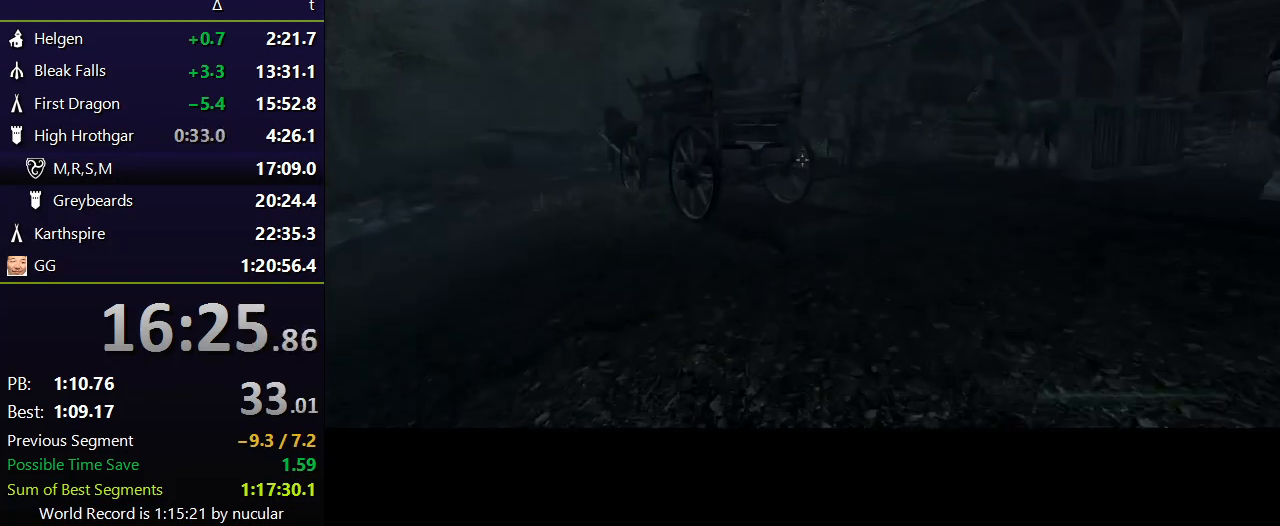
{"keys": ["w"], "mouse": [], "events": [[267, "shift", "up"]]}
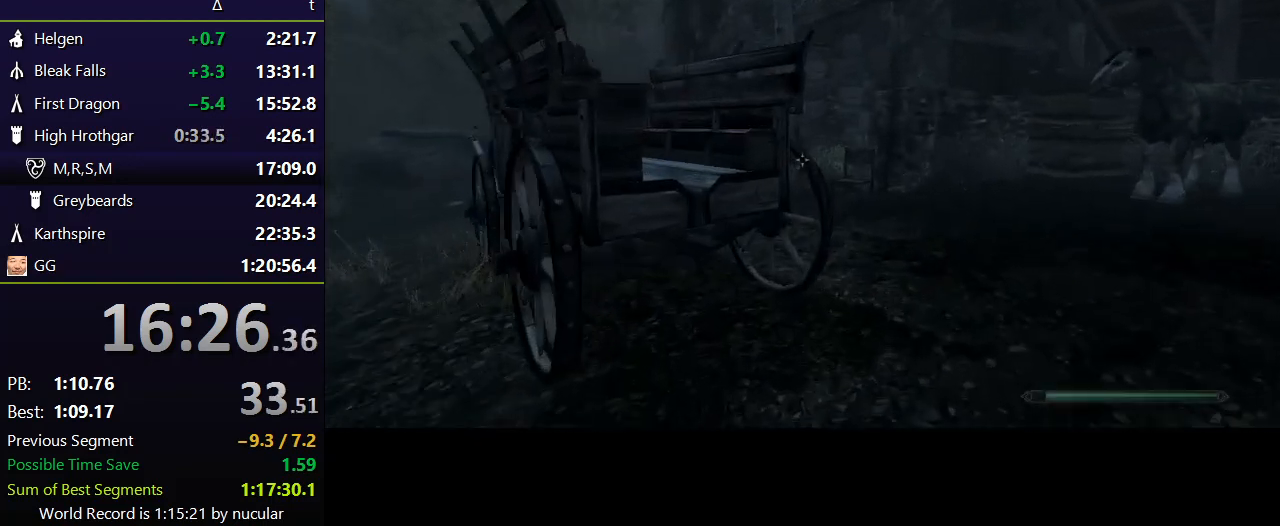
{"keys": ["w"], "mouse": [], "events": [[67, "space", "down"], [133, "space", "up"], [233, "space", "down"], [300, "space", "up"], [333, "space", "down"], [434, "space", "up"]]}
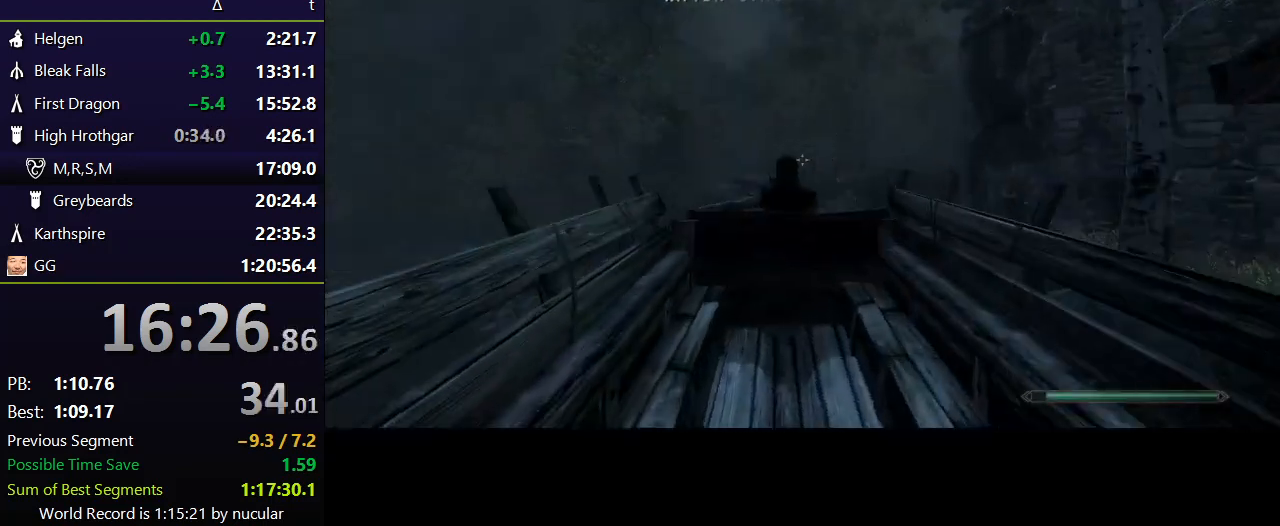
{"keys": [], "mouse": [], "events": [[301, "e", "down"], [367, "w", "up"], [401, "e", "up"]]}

> **Task brief**: If a line in the data above contains "down", return that line.

> **Result**:
{"keys": ["w"], "mouse": [], "events": [[67, "space", "down"], [133, "space", "up"], [233, "space", "down"], [300, "space", "up"], [333, "space", "down"], [434, "space", "up"]]}
{"keys": [], "mouse": [], "events": [[301, "e", "down"], [367, "w", "up"], [401, "e", "up"]]}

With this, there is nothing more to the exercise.